The Conversation That's Actually Worth Having
The Parlor Mob exists, in some sense, because there are still people who want to sit in the room where the unguarded things get said. Where you can argue that something is beautiful or devastating or important without having to footnote your enthusiasm to death. Where caring out loud isn't a liability.
That's not nostalgia. That's a genuine hunger for something the irony era starved us of and the sincerity performance era has only halfway fed us: the experience of meaning something without immediately watching yourself mean it.
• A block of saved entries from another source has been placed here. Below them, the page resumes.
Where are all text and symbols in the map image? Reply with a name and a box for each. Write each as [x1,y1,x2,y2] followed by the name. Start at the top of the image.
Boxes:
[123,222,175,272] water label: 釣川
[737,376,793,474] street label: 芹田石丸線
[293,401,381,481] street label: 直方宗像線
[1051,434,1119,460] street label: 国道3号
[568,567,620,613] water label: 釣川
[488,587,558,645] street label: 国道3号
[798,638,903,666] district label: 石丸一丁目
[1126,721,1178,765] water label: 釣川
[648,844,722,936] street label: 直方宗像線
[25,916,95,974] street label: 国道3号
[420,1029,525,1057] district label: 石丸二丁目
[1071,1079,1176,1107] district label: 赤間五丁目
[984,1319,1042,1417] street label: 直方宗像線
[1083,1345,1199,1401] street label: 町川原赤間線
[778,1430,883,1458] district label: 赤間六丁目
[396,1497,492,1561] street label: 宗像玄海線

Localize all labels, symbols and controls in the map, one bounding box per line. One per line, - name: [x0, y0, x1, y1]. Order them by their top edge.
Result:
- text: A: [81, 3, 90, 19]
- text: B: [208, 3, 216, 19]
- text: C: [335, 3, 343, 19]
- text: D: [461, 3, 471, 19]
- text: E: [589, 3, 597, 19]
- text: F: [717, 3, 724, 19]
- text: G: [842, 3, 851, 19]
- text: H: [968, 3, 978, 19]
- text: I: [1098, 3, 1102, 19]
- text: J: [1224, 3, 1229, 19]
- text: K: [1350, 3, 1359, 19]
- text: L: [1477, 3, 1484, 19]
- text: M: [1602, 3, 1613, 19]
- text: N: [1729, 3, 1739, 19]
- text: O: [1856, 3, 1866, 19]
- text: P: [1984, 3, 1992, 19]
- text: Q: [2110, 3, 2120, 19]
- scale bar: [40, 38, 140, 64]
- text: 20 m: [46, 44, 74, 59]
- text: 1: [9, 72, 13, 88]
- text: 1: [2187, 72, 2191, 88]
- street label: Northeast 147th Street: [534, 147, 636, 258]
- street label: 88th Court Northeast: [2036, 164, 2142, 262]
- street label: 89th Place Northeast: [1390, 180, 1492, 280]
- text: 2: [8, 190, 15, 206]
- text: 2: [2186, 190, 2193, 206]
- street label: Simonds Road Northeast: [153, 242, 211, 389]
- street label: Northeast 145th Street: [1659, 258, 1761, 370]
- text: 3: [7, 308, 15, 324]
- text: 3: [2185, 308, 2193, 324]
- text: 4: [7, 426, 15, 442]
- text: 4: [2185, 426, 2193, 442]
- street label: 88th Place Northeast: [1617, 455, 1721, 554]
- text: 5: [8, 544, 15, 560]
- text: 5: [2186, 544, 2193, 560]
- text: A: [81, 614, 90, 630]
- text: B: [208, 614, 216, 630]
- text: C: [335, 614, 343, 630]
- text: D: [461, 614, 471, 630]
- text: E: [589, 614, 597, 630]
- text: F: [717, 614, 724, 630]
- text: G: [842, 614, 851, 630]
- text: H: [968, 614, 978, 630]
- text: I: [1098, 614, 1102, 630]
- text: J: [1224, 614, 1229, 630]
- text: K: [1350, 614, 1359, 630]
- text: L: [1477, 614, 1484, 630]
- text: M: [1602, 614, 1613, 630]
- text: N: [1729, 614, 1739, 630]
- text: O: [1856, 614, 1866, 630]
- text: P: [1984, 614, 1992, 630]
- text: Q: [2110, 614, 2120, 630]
Kill the smirk if you want. But the work isn't done until we figure out how to mean it without flinching. That's the real frontier. And it's a lot harder than just deciding to be authentic.
It requires actually being brave enough to be wrong, to be mocked, to care about something that might not care back — and to do it anyway, in public, without the armor.
That's not a vibe. That's a practice. And we could all stand to get a lot better at it.